Now as this woman learns how to develop and use her pause button, she is becoming proactive. She’s also becoming a “transition person” in her family—that is, she’s stopping the transmission of tendencies from one generation to another. She’s stopping it with herself. She’s stopping it in herself. She’s suffering, if you will, to some degree, which helps burn out the intergenerational dross—this inherited tendency, this well-developed habit to get back, to get even, to be right. Her example is like wildfire to the seedbed of the family culture, to everyone who had entered into this retaliating, contentious, fighting spirit.

Can you imagine the good this woman is doing, the change she’s bringing about, the modeling she’s providing, the example she’s giving? Slowly, subtly, perhaps almost imperceptibly she is bringing about a profound change in the family culture. She’s writing a new script. She has become an agent of change.

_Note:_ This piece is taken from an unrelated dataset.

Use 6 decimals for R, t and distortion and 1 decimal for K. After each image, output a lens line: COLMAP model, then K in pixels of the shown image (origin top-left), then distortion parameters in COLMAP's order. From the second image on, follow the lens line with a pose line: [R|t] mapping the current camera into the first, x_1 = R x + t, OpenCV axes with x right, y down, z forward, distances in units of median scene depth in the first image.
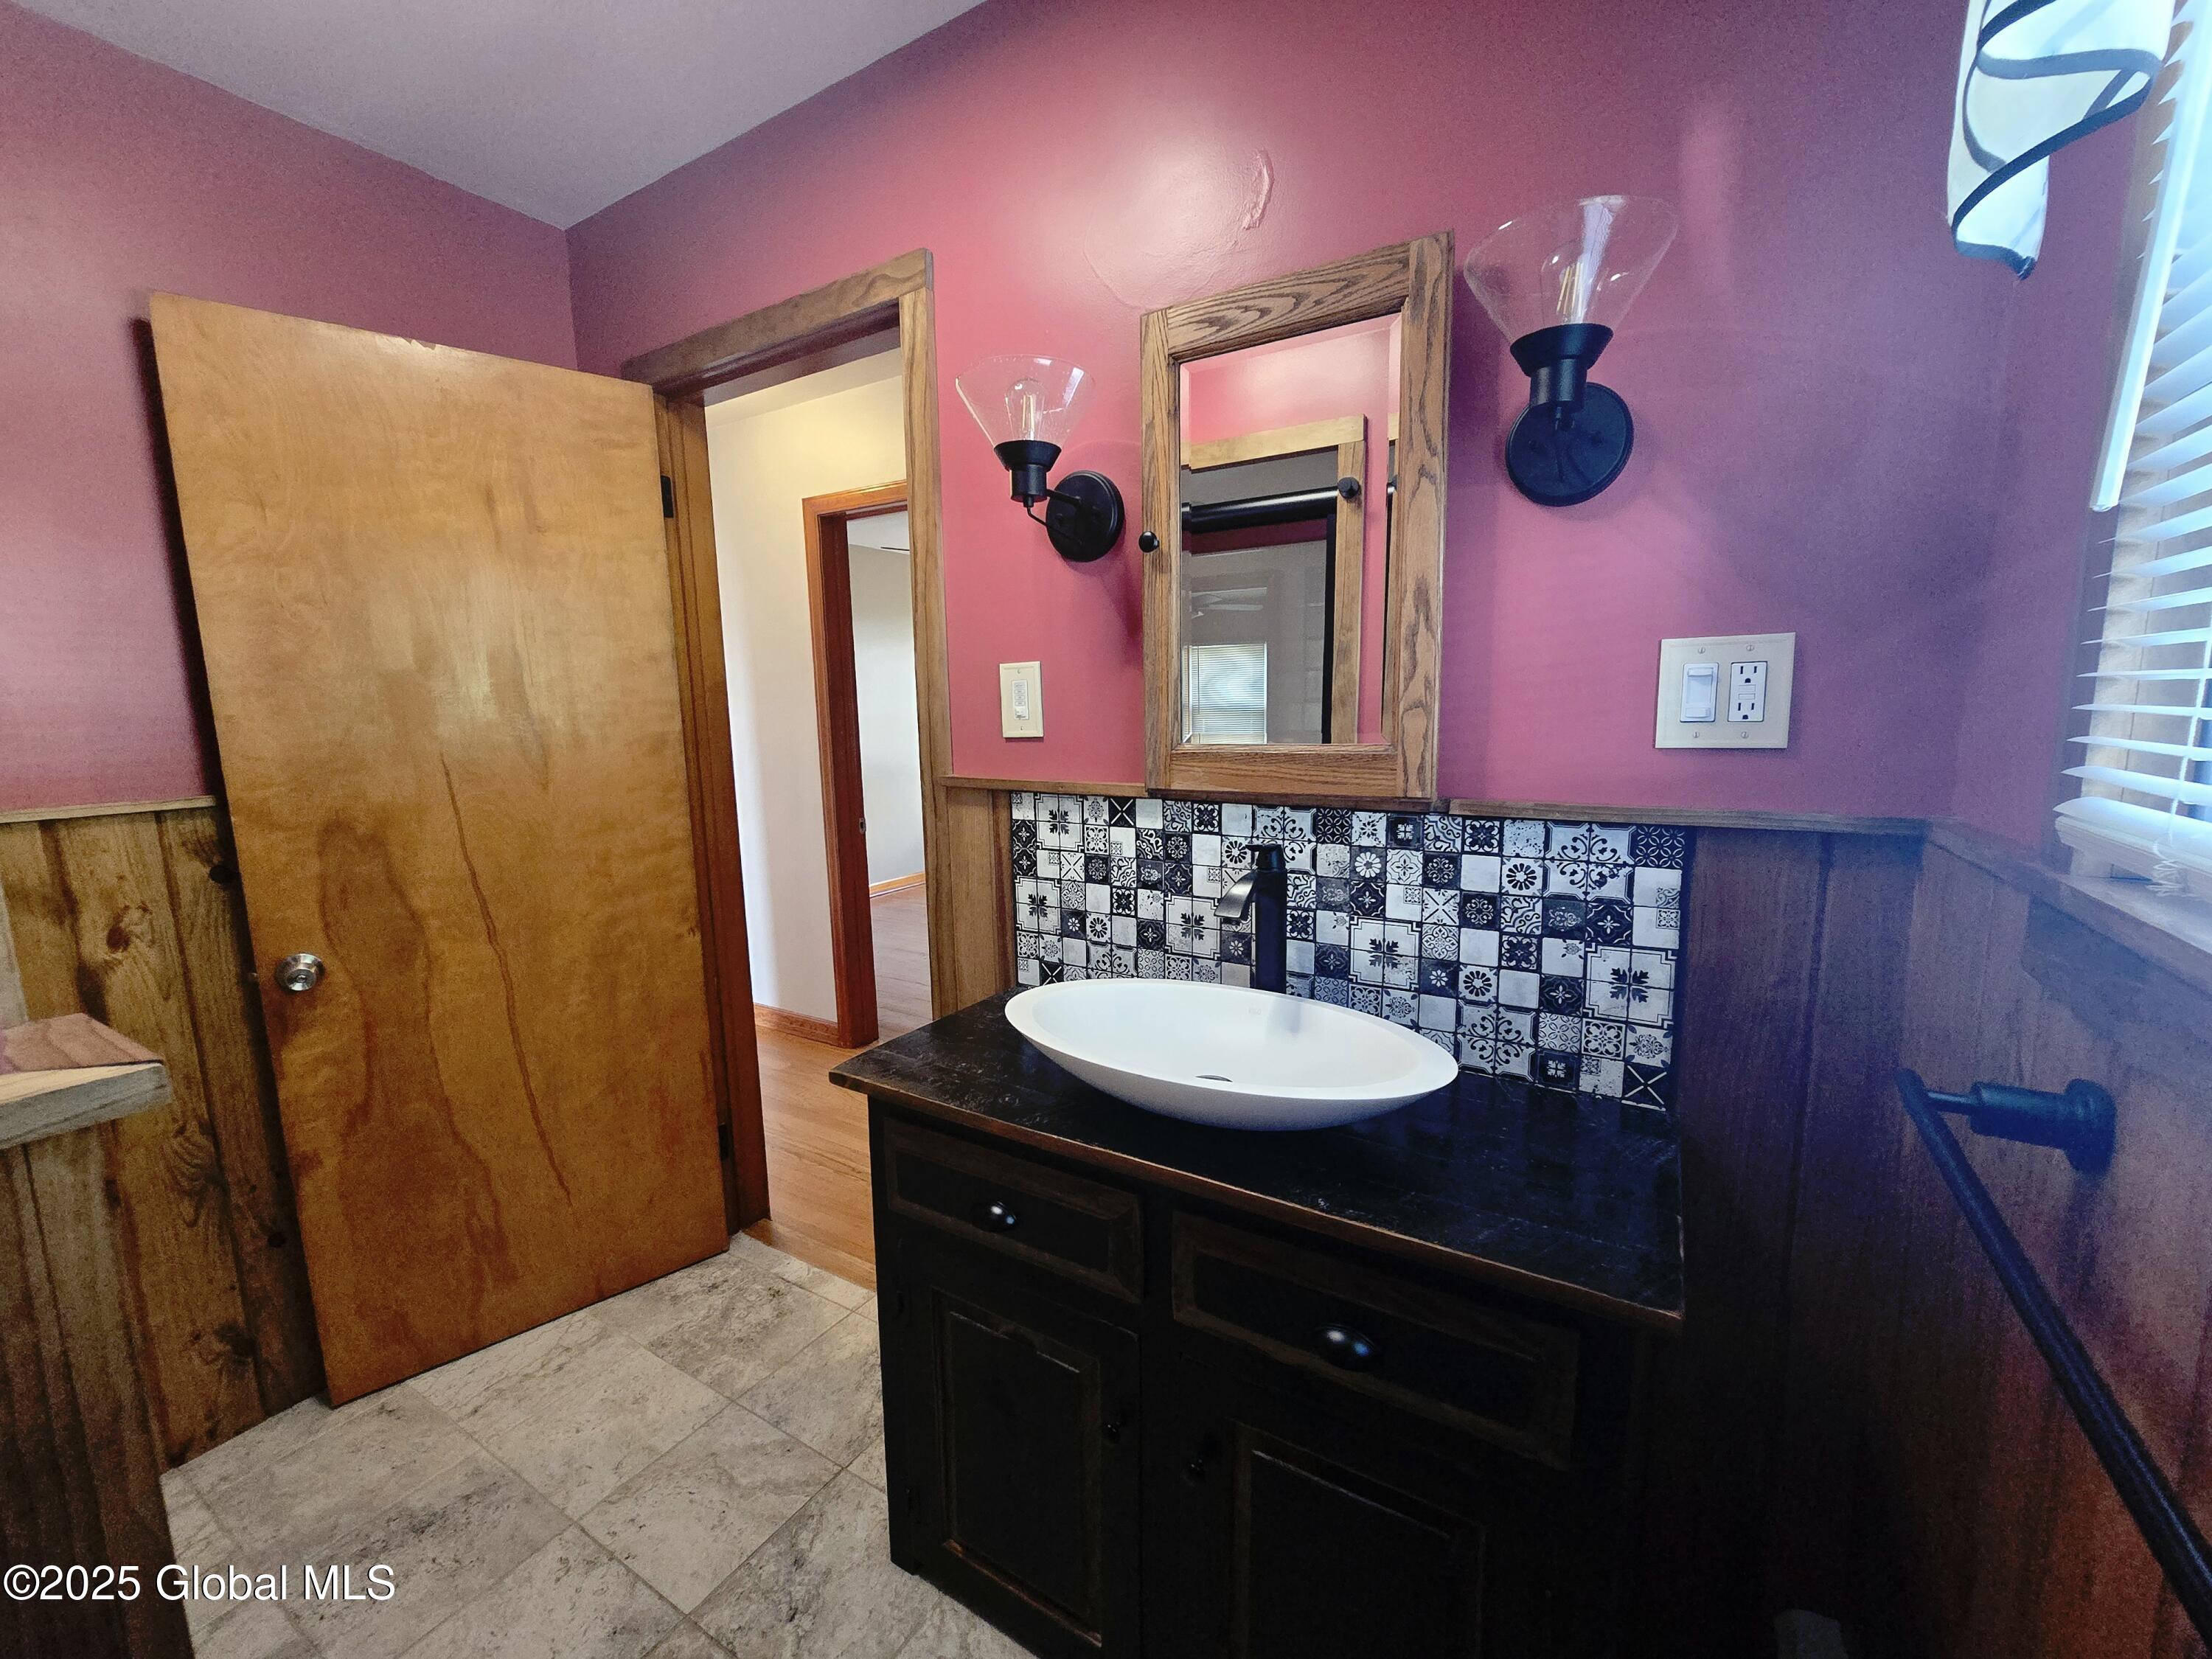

We all have the ability to do this, and nothing is more exciting. Nothing is more ennobling, more motivating, more affirming, more empowering than the awareness of these four gifts and how they can combine together to bring about fundamental personal and family change. Throughout this book we will explore these gifts in depth through the experiences of people who have developed and used them.

The fact that we have these four unique gifts means no one has to be a victim. Even if you came from a dysfunctional or abusive family, you can choose to pass on a legacy of kindness and love. Even if you just want to be kinder and more patient and respectful than some of the models you’ve had in your life, cultivating these four gifts can nourish that seed of desire and explode it, enabling you to become the kind of person, the kind of family member you really want to be.

A “Fifth” Human Gift

As Sandra and I have looked back at our family life over the years, we’ve come to the conclusion that, in one sense, we could say there is a fifth human gift: a sense of humor. We could easily place humor along with self-awareness, imagination, conscience, and independent will, but it is really more of a second order human gift because it emerges from the blending of the other four. Gaining a humorous perspective requires self-awareness, the ability to see the irony and paradox in things and to reassert what is truly important. Humor draws upon creative imagination, the ability to put things together in ways that are truly new and funny. True humor also draws on conscience so that it is genuinely uplifting and doesn’t fall into the counterfeit of cynicism or putting people down. It also involves willpower in making the choice to develop a humorous mind-set—to not be reactive, to not be overwhelmed.

Although it is a second order human gift, it is vitally important to the development of a beautiful family culture. In fact, I would say that in our own family the central element that has preserved the sanity, fun, unity, togetherness, and magnetic attraction of our family culture is laughter—telling jokes, seeing the “funny” side of life, poking holes at stuffed shirts, and simply having fun together.

I remember one day when our son Stephen was very young, we stopped at the dairy to get some ice cream. A woman came rushing in, zooming past us in a big hurry. She grabbed two bottles of milk and hurried to the cash register. In the rush, the momentum caused the heavy bottles to bang together, exploding and causing glass and milk to fly all over the floor. The whole place became totally silent. All eyes were on her in her drenched and embarrassed state. No one knew what to do or say.